Profitable companies which are publicly owned often choose to distribute their earnings to shareholders by paying dividends. A dividend is a fixed dollar amount of a company’s share, which means, the more shares you own, the more money you will receive. You can either receive payments in cash or you can reinvest them in purchasing more shares of a company. The stocks that pay dividends which are higher than average are also known as income stocks.
During each trading day, stocks are bought and sold by investors constantly, and as a result, their prices constantly change. When you sell a stock at a price higher than what you bought it for, the profit you make is known as a capital gain. On the flipside, if you sell your stocks at a lower price than what you initially paid for, it will be called a capital loss.
It’s important to remember when you invest in the stock market that stocks are cyclical, and move from strength to weakness and back to strength over time. This cyclical pattern, known as a full market cycle, recurs continuously, though the timing isn’t predictable. Sometimes it takes only a few months. At other times, it may take years.
When to Pull Your Loot
The performance of stocks have always been influenced by what’s going on in the overall stock market, that is, is the market in a rally or is it a sell-off. These are more commonly known as being a bulls or bears market.
Faced with the ever-present danger of your family leaving you, and you losing a possibly large amount of fortune within a blink of an eye, you will need to prudently sit behind your monitor and check out the market conditions. The frequency of the dividends, along with the size of the capital gains will be determined by how well the company is doing at the time. However, if a company has not been profitable, your shares will be worth a lot less then what you may have paid for them. Positive or negative news coverage can affect the stock prices of a company.
It is important to remember that this is not a game, it is your one-way ticket to the closest thing to the executive lifestyle.
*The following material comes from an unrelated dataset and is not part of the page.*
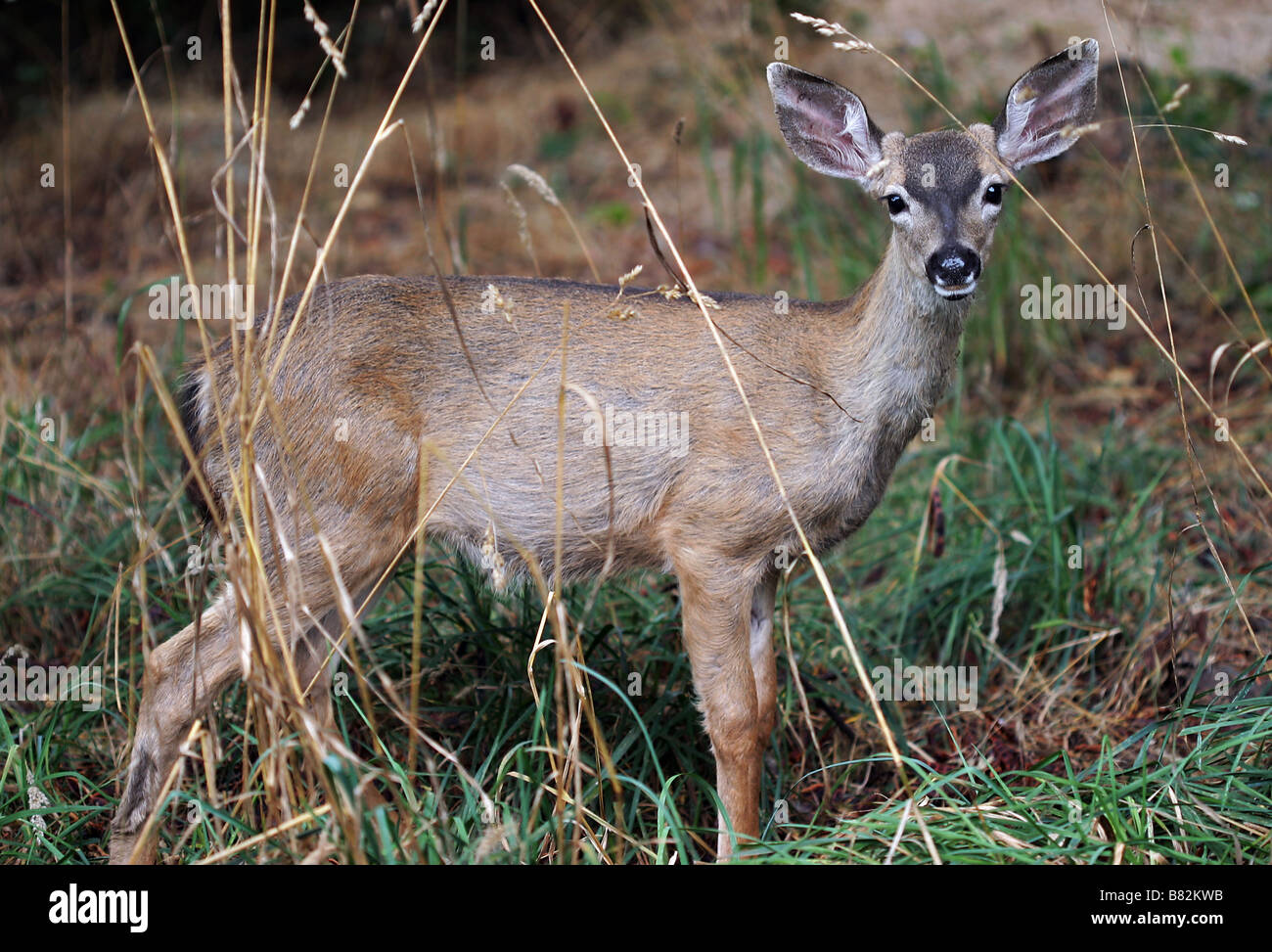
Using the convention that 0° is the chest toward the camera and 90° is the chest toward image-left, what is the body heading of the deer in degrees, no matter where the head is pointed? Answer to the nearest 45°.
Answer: approximately 270°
So, as long as things look normal at the Federal Reserve System and the nation’s central bank, it’s okay, but if you find that you’re suddenly not registering a pulse, it’s time to pull out, pronto.
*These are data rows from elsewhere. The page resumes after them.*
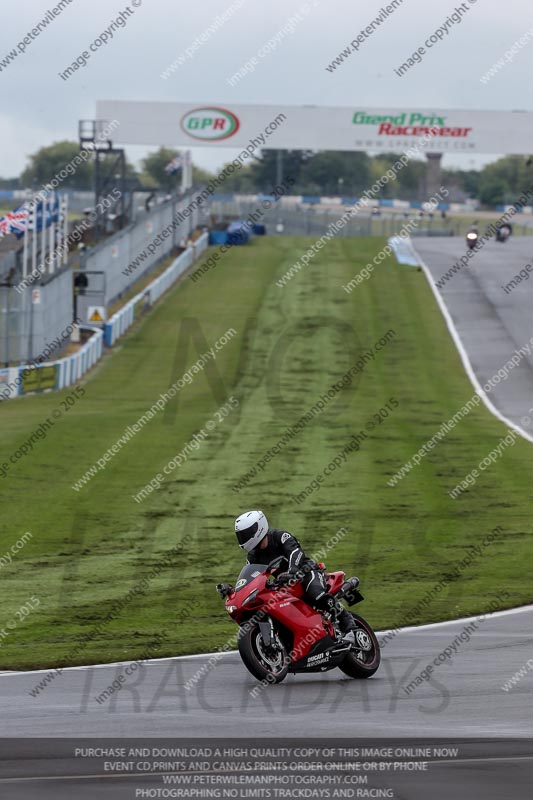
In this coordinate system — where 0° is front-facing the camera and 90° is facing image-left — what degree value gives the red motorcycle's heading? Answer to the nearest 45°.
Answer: approximately 45°

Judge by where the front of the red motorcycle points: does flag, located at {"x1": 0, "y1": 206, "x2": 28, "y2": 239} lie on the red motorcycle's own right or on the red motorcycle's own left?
on the red motorcycle's own right

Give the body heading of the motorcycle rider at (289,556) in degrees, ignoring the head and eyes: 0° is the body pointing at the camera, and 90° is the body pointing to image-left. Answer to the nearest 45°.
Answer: approximately 45°

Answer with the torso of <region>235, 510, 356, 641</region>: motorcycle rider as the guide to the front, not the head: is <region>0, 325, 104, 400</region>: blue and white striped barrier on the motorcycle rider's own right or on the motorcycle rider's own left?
on the motorcycle rider's own right

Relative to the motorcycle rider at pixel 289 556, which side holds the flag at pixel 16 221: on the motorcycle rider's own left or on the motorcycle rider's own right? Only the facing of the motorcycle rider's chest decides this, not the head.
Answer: on the motorcycle rider's own right

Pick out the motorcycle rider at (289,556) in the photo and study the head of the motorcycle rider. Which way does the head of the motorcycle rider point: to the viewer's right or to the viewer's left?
to the viewer's left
Building a Portfolio: Stay in the Middle of the Road
Speaking of pointers, putting all your eggs in into one basket doesn’t work every time. Try putting your money in high-risk, high-reward investments, such as venture capital or clean energy or bio-tech start-ups. While the high risk side will expose you to the big payoffs, the low risk sides will protect your investment from the Black Swans.
Recurring continually, the cyclical pattern of the stock market, more commonly known as the full market cycle, should also be kept an eye on. Although not predictable, when people begin to by a particular stock, its price tends to rise, this is what offers the potential of making a profit. If you’re feeling a bit antsy about the current domestic market, international markets are worth a look, particularly the oil producing ones. And we all know where oil’s headed for the long-term.
Get Some Expert Help
A stockbroker is a human being who helps you buy or sell shares. Stockbrokers are usually referred to as the middlemen. This means that they usually stand in the middle, that is, between you and the money you can make. Now that we got that out of the way, without this middleman, you’d never get far while buying and selling stocks. These guys know more about stocks than you can I do. They are calling the big boys, asking the questions and getting answered (or hung up on!). Aside from the inevitable screw-ups, having a keen sense of market timing and knowledge of companies under their belt, you can learn a lot from them. But beware, a stockbroker has always been known to have more excuses than a President of a third world country who promised to step down after eight years.
Oh, the Places You can Go
Most people think too much before making an investment. With big goals of buying their dream car, or even maybe purchasing a vacation home by the lake, and putting their accidental offspring through college. They sit around in their dingy lit offices and stare at the scene outstretched before them, which quite frankly, only resembles a vanitas painting of the high renaissance, that is, everything decays eventually.